The prestigious Journal of the American Medical Association now requires studies to include a sex-based analysis of results, unless the study is done only in men or only in women. Other prominent journals also are becoming more attuned to the issue. The journal Cancer, for example, requests a sex-based analysis whenever the editors consider it necessary.

“We are very sensitive to this issue,” Dr. Raphael Pollock, a Houston cancer surgeon and Cancer’s editor in chief, wrote in an e-mail response to a question about the journal’s publication criteria.

Last fall, researchers doing work in sex-based biology came together to establish a new scientific organization in hopes of stimulating dialogue and new knowledge in the field. The Organization for the Study of Sex Differences holds its first annual meeting this spring in Washington, D.C.

Sherry Marts, who directs science programs for the women’s health society, said studying sex differences from the cellular level on up will ultimately benefit both sexes.

“The more we understand about basic differences, the more we can look at how we screen for, diagnose and prevent illness and start to get to that elusive goal we’ve had of individualized medicine,” she said.

Although progress remains slow, recent years have brought breakthroughs in sex-based research.
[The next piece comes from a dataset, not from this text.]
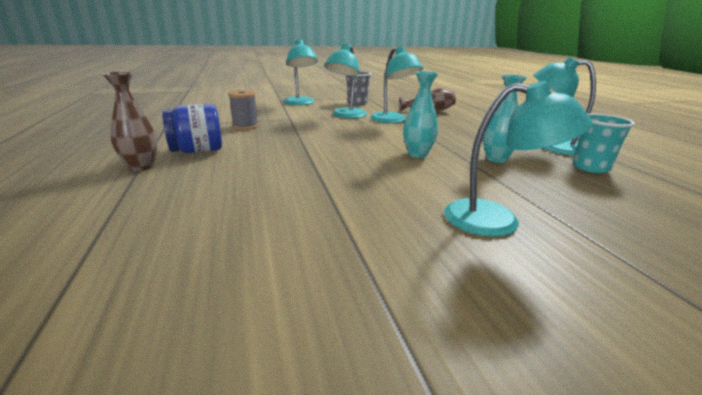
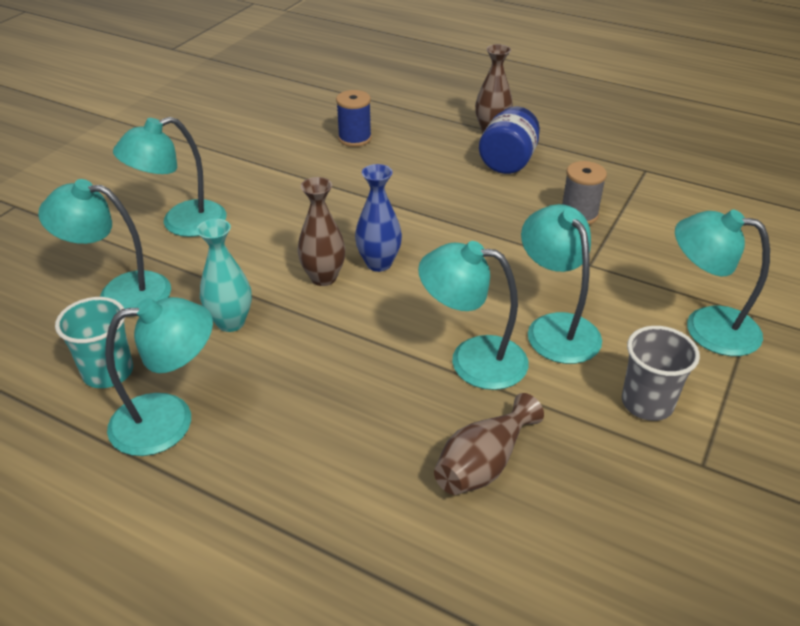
camera: 135 degrees right, 15 degrees up
(224, 214) = (355, 138): none -> blue spool
(377, 148) = (379, 263): none -> blue vase
(417, 154) = (323, 277): turquoise vase -> brown vase
(578, 196) = (120, 293): none -> turquoise lamp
A groundbreaking example is the Women’s Health Initiative, a 15-year study of 160,000 women that, in part, was done to test the widely held view that hormone-replacement therapy offered protection against heart disease. In 2002, however, researchers abruptly halted a portion of the study early after results showed that a widely used combination of male and female hormones -- estrogen and progesterone -- actually appeared to raise women’s risks of breast cancer, heart disease and stroke.

The aspirin surprise

More recently, a continuing national study on the effects of aspirin in women turned up more surprising news. Previous research, done mostly on men, found that a daily aspirin can prevent heart attack. But this new study of nearly 40,000 women found that aspirin didn’t reduce the rate of heart attack in women unless they are 65 or older. The study, which continues to study the effects of Vitamin E and other dietary supplements in women, did find that younger women who take daily aspirin had fewer strokes -- a benefit not seen in men.

Such studies underscore the importance of exploring sex-based differences. But doctors still don’t have enough data to offer treatments that are truly tailored to female patients.
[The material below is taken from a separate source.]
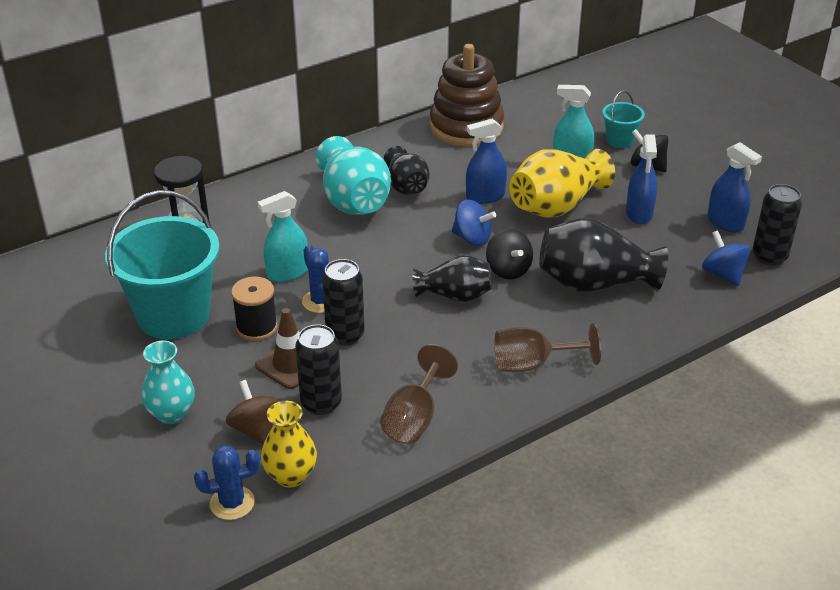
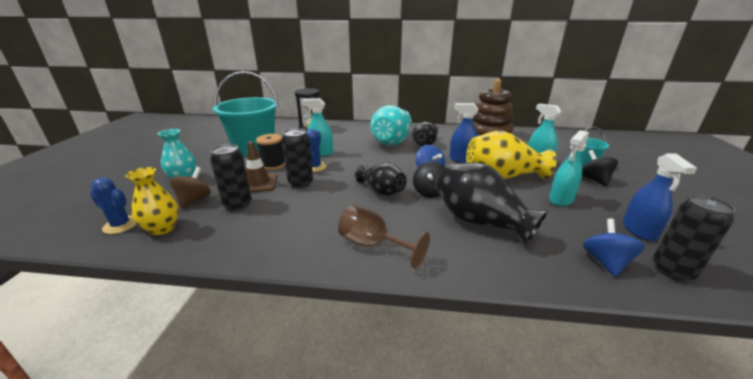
camera: 40 degrees right, 10 degrees down
(414, 418) = (262, 236): brown goblet -> none
(639, 213) = (561, 199): blue spray bottle -> turquoise spray bottle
Take the recent aspirin findings, for example. The American Heart Association this year changed its heart disease prevention guidelines to recommend that doctors discuss daily aspirin with their female patients as a preventive treatment for stroke. But the jury is still out as to whether the drug does or doesn’t protect women from heart attack.

Another study on aspirin and women released just last week, for example, contradicted the earlier research, reporting that daily aspirin did prevent heart attack in women.

“There really isn’t very much sex-based medicine, because we still don’t know how to apply the research,” said Greenberger, the Society for Women’s Health Research president. “We have many more questions than we have answers.”